Mystifiant comment on revient toujours au 1er septembre dans la confusion de l’été qui a passé trop vite. Mais c’est-tu moi ou c’est ben dur de faire d’à peu près deux mois et demi le highlight d’une année? Ça m’étonnerait que quelqu’un soumette un jour à l’Académie l’expression « un été long comme novembre ».

J’ai couru dans le parc Jarry à la nouvelle noirceur de 20 h, entre les femmes en sari et les fins de pique-nique, dans une odeur d’août qui allait bientôt disparaître et ses criquets en contrepoint avec une démonstration de danse africaine. J’avais surtout envie d’une bière et de me coucher en X dans le gazon, mais courir au bout de sa tête c’est parfois aussi efficace que la boire.

Sur St-Laurent, un pigeon désorienté tournait sur lui-même au milieu d’une voie, étourdi par une voiture. J’ai l’oeil pour ces situations-là, et souvent je me dis damn pourquoi je l’ai vu, lui, parce qu’assurément ça m’arrache un bout de coeur dans les cas où je suis impuissante, même si le souvenir de n’avoir rien fait me torturerait davantage. À New York, j’avais été témoin du viol collectif par d’autres pigeons d’un de leurs collègues mourant. Je m’étais dit gang, si c’est ça que vous vous faites entre vous, permettez-moi d’hésiter la prochaine fois que j’en vois un mêlé entre deux lignes blanches. Mais bon, dans ma vie j’ai pardonné des choses pas mal pires que ça.

J’ai donc pris l’oiseau halluciné et l’ai déposé dans le parc, loin du trottoir. Ça se tient quand même bien, un pigeon. En tout cas, pas mal mieux qu’un bébé chauve-souris qui a sacré le camp d’un toit de Pointe-St-Charles. J’étais en shorts de course, et donc commando de Purel ou autre désinfectant d’urbains. J’ai pensé mets pas tes doigts dans ta bouche et ça devrait bien aller.

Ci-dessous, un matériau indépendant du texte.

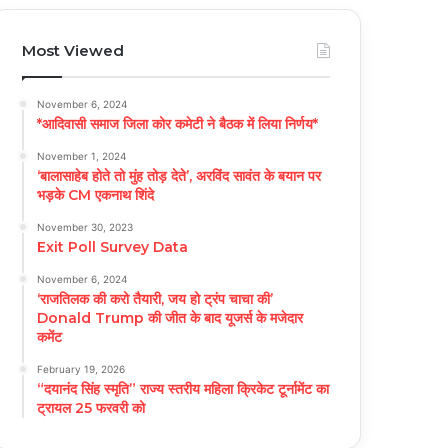
Most Viewed
November 6, 2024
*आदिवासी समाज जिला कोर कमेटी ने बैठक में लिया निर्णय*
November 1, 2024
‘बालासाहेब होते तो मुंह तोड़ देते’, अरविंद सावंत के बयान पर
भड़के CM एकनाथ शिंदे
November 30, 2023
Exit Poll Survey Data
November 6, 2024
‘राजतिलक की करो तैयारी, जय हो ट्रंप चाचा की’
Donald Trump की जीत के बाद यूजर्स के मजेदार
कमेंट
February 19, 2026
“दयानंद सिंह स्मृति” राज्य स्तरीय महिला क्रिकेट टूर्नामेंट का
ट्रायल 25 फरवरी को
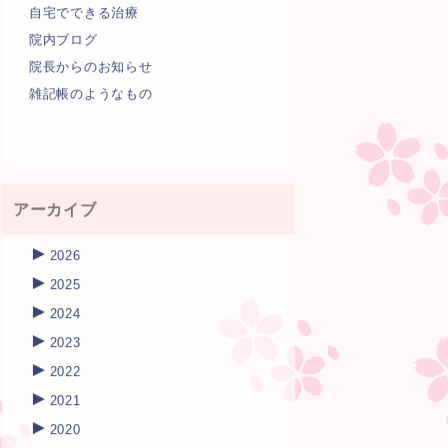
自宅でできる治療
院内ブログ
院長からのお知らせ
雑記帳のようなもの
アーカイブ
►
2026
►
2025
►
2024
►
2023
►
2022
►
2021
►
2020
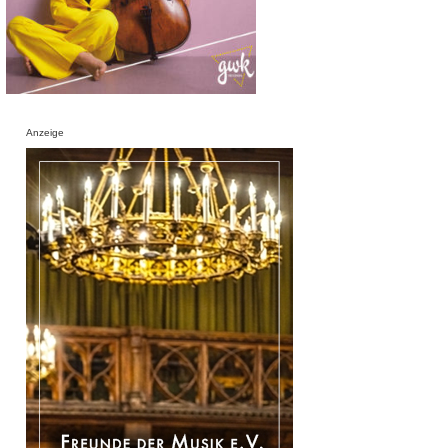
Anzeige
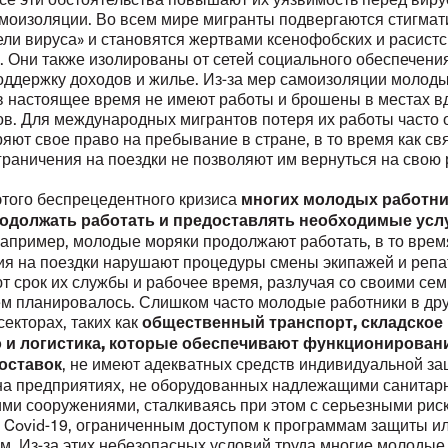
моизоляции. Во всем мире мигранты подвергаются стигмат
ели вируса» и становятся жертвами ксенофобских и расистс
. Они также изолированы от сетей социального обеспечения
оддержку доходов и жилье. Из-за мер самоизоляции молод
в настоящее время не имеют работы и брошены в местах в
ов. Для международных мигрантов потеря их работы часто о
ряют свое право на пребывание в стране, в то время как св
граничения на поездки не позволяют им вернуться на свою 
этого беспрецедентного кризиса
многих молодых работн
одолжать работать и предоставлять необходимые усл
Например, молодые моряки продолжают работать, в то врем
ия на поездки нарушают процедуры смены экипажей и репа
т срок их службы и рабочее время, разлучая со своими се
ем планировалось. Слишком часто молодые работники в др
екторах, таких как
общественный транспорт, складское
о и логистика, которые обеспечивают функционирован
, не имеют адекватных средств индивидуальной за
оставок
на предприятиях, не оборудованных надлежащими санитар
ими сооружениями, сталкиваясь при этом с серьезными рис
 Covid-19, ограниченным доступом к программам защиты ил
м. Из-за этих небезопасных условий труда многие молодые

Le lendemain, assise au bar d’un resto avec une amie, j’ai vu qu’il y avait du pigeon au menu. J’ai pris la pintade en appréciant la synchronicité. Plus tard, j’ai visité les cuisines avec le chef, généreux de son temps, généreux tout court. Il devait être minuit, et j’étais possiblement la vingtième à le faire. Il a quand même ouvert toutes les portes, raconté l’endroit, passionné. Devant l’étalage de champignons sauvages, je n’entendais déjà plus grand-chose, juste hallucinée moi aussi par la chance que j’avais de rencontrer des gens vrais et inspirés, inspirants. Y’avait peut-être une réflexion à faire sur le karma quelque part là-dedans, même si je n’avais pas sauvé l’oiseau du menu, mais je n’allais pas perdre mon temps à questionner mon étoile, juste l’apprécier. Le 1er septembre pouvait s’amener, c’était ben correct.